JOB ITEM: Search the records for the word "подсчитать" and copy every line in which it occurs.

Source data
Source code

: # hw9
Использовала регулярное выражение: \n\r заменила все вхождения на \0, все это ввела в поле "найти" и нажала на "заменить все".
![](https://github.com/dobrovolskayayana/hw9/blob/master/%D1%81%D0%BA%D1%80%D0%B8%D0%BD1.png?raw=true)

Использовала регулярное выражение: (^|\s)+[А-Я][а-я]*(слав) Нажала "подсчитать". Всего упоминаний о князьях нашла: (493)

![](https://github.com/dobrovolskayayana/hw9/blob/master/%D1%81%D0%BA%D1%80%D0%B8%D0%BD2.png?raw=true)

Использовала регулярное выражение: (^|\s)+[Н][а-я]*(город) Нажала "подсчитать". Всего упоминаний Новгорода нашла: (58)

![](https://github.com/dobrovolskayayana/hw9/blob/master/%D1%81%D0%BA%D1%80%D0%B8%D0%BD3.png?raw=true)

TASK ANSWER:
Использовала регулярное выражение: (^|\s)+[А-Я][а-я]*(слав) Нажала "подсчитать". Всего упоминаний о князьях нашла: (493)
Использовала регулярное выражение: (^|\s)+[Н][а-я]*(город) Нажала "подсчитать". Всего упоминаний Новгорода нашла: (58)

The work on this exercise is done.